-- Task data start --

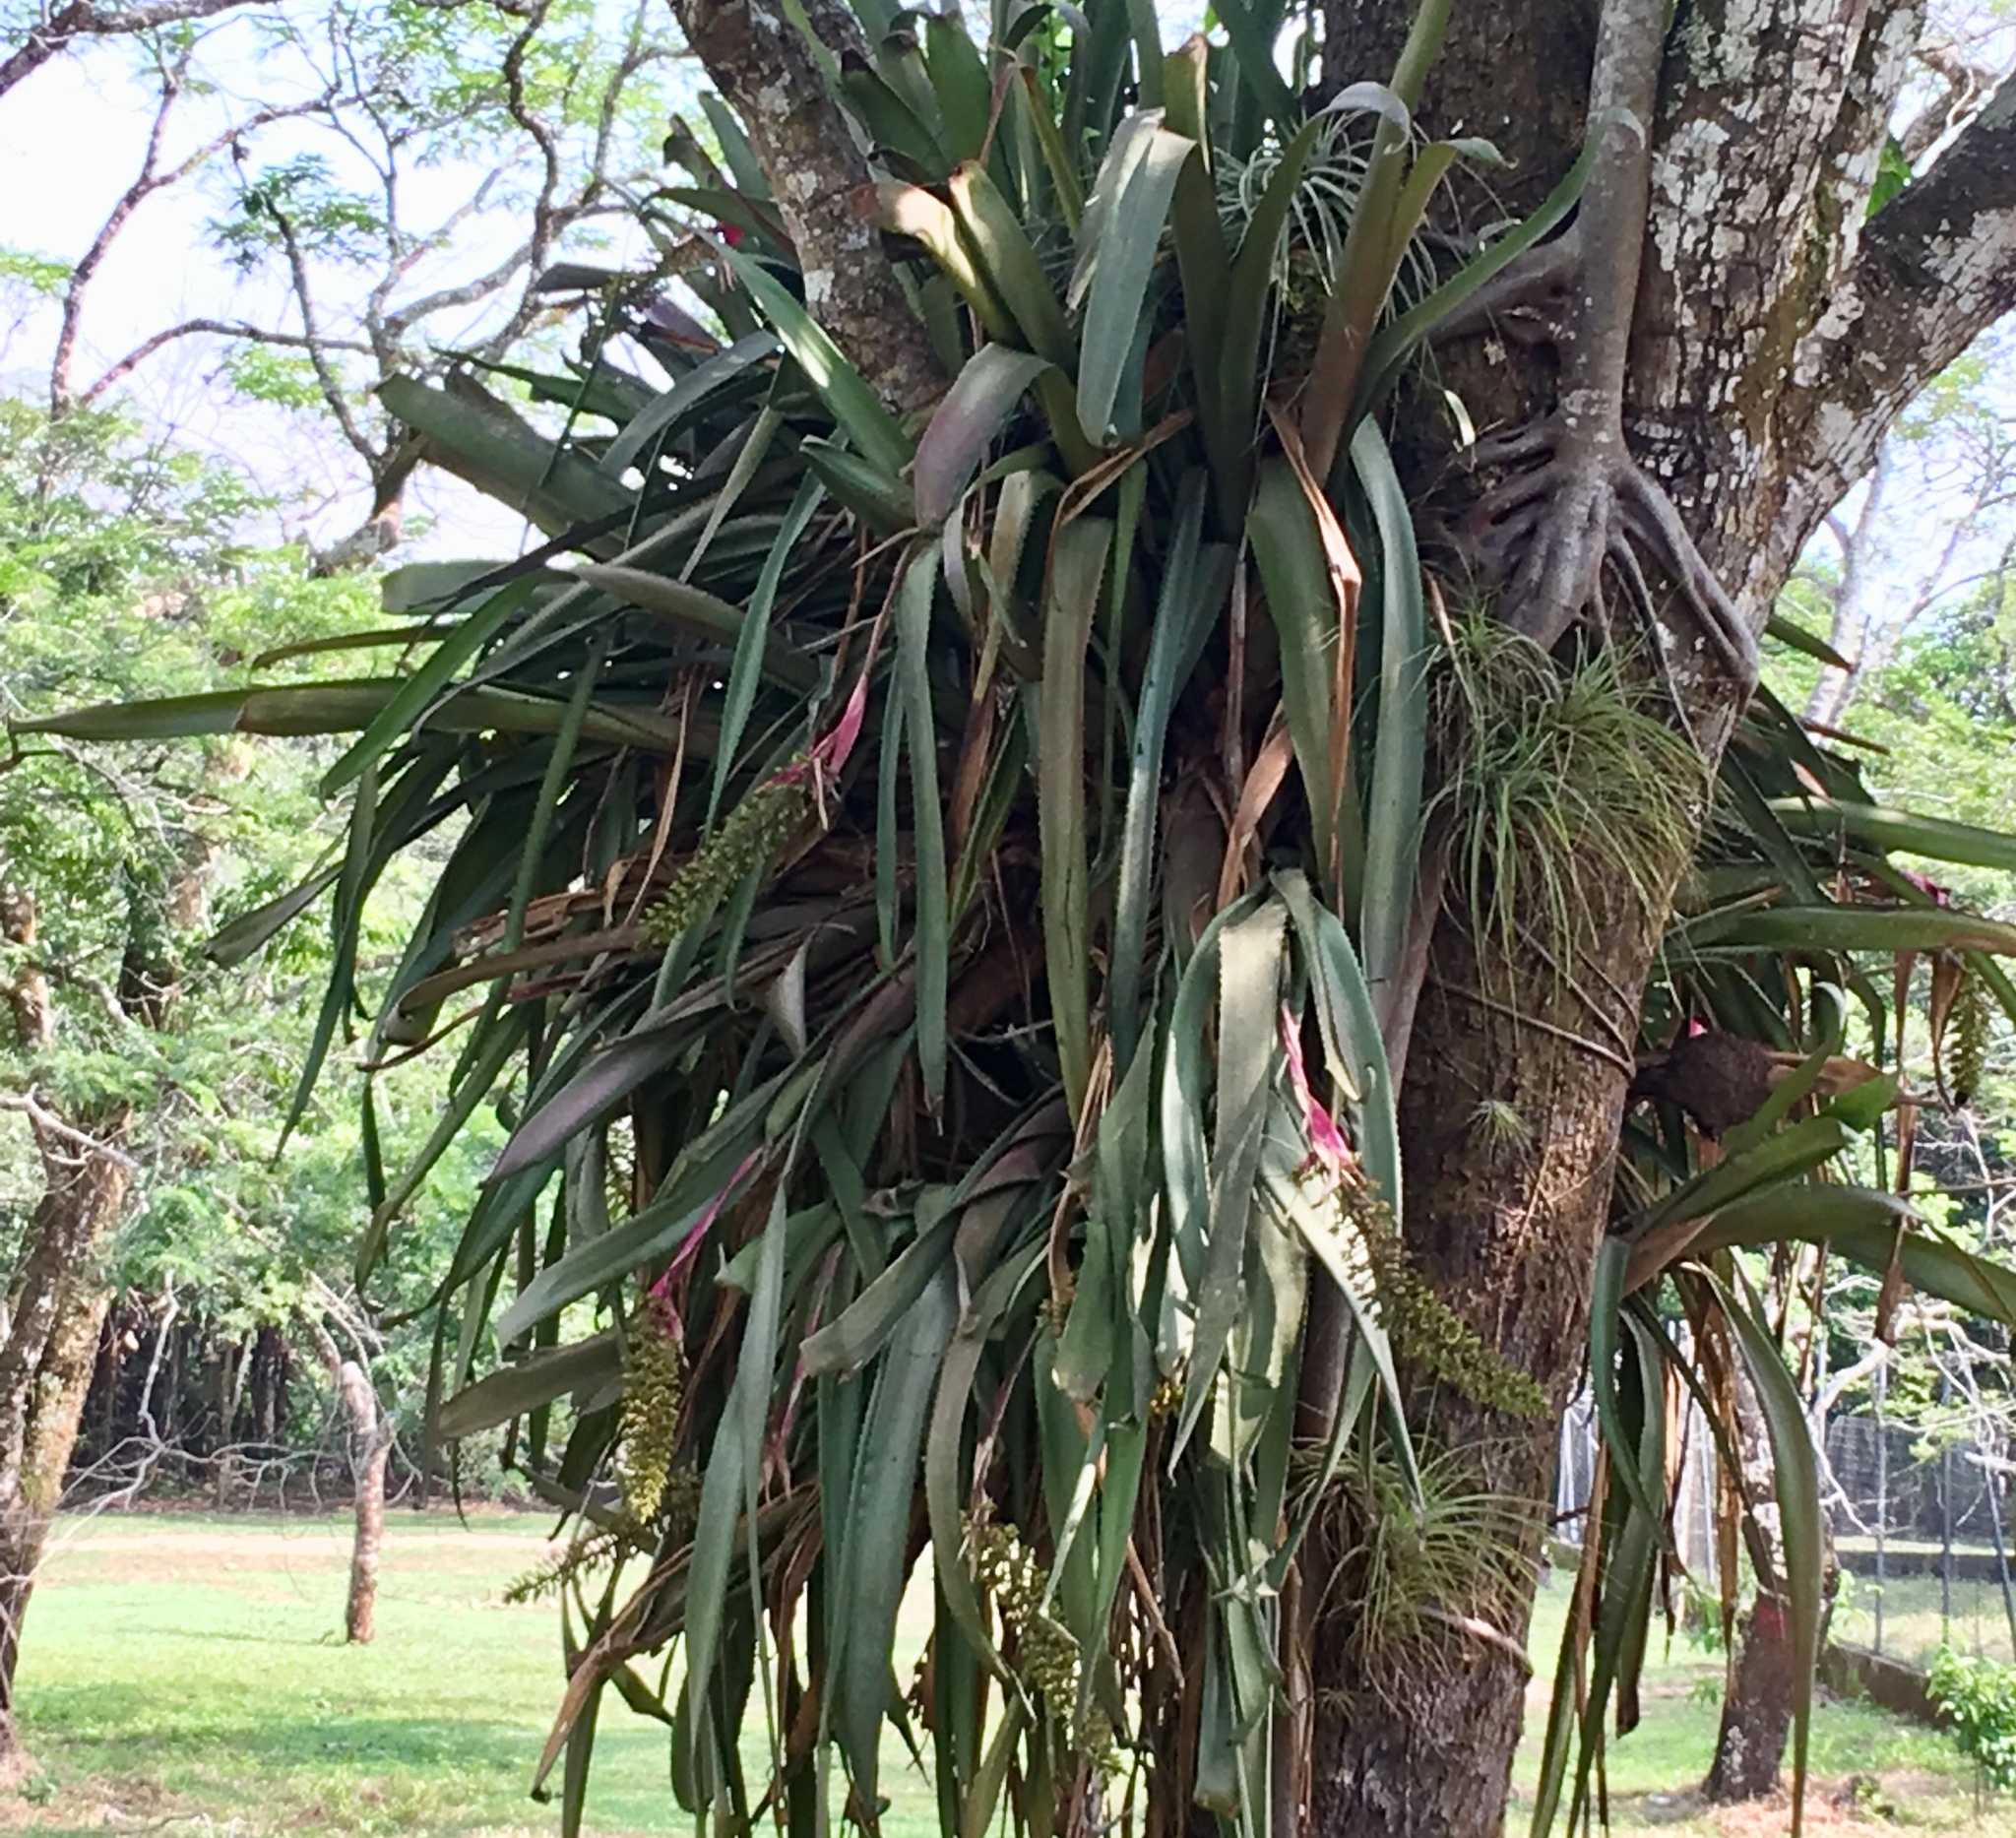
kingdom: Plantae
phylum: Tracheophyta
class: Liliopsida
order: Poales
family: Bromeliaceae
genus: Aechmea
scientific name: Aechmea tocantina
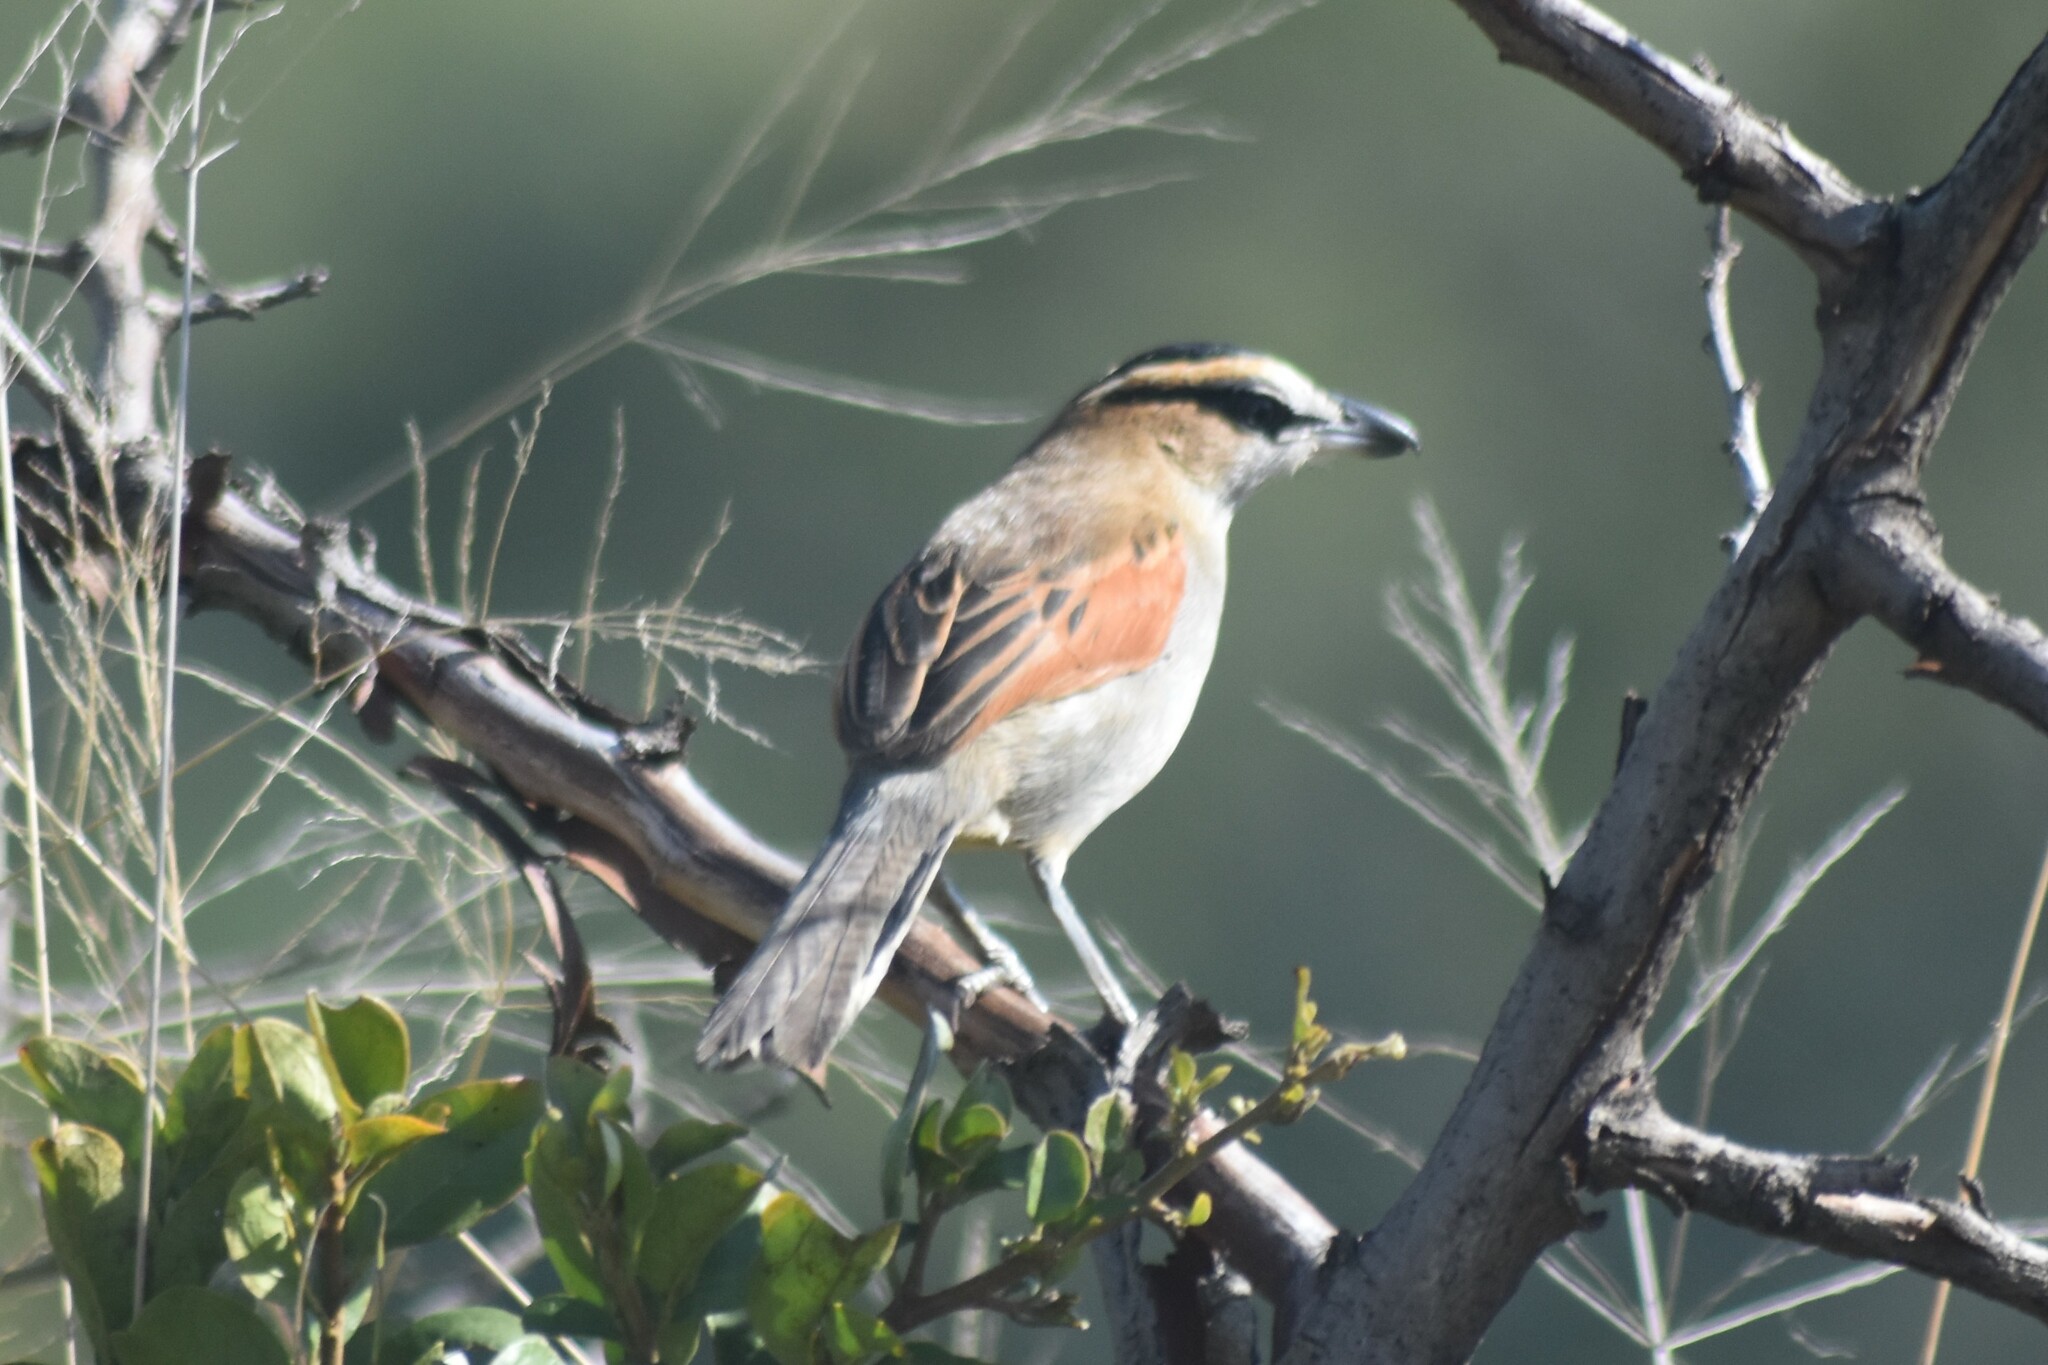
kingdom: Animalia
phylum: Chordata
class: Aves
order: Passeriformes
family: Malaconotidae
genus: Tchagra
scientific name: Tchagra senegalus
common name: Black-crowned tchagra
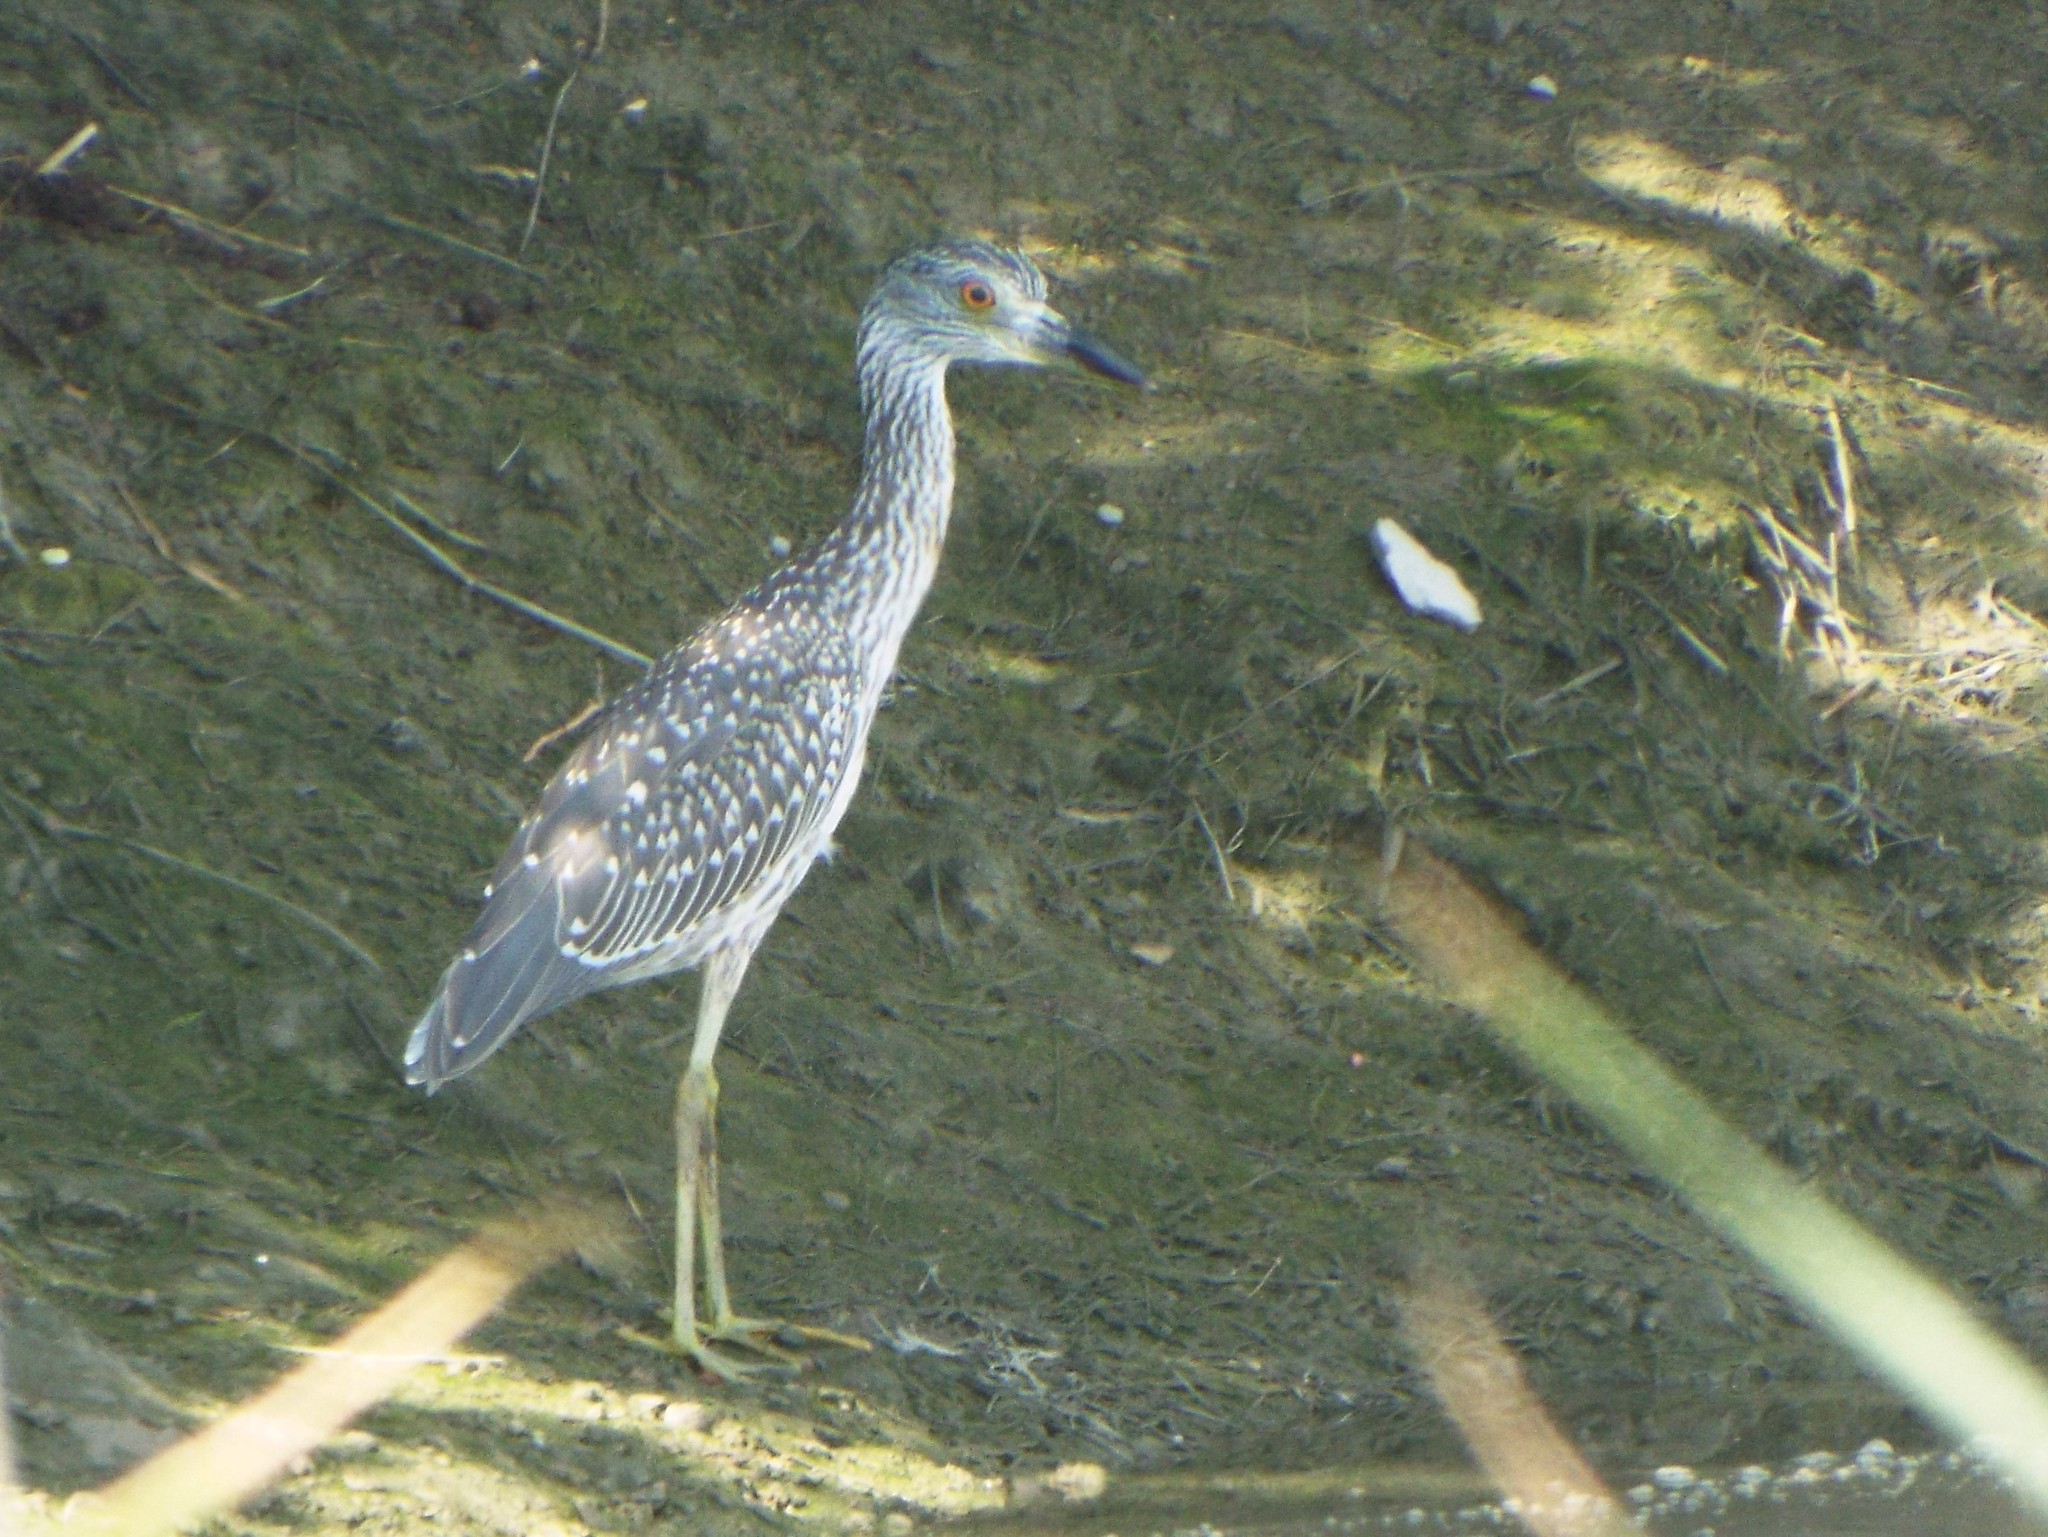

-- Task data end --

* **Written instruction**
Repeat every line of the listing above word for word, leaving out the pictures.

* **Result for this task**
kingdom: Plantae
phylum: Tracheophyta
class: Liliopsida
order: Poales
family: Bromeliaceae
genus: Aechmea
scientific name: Aechmea tocantina
kingdom: Animalia
phylum: Chordata
class: Aves
order: Passeriformes
family: Malaconotidae
genus: Tchagra
scientific name: Tchagra senegalus
common name: Black-crowned tchagra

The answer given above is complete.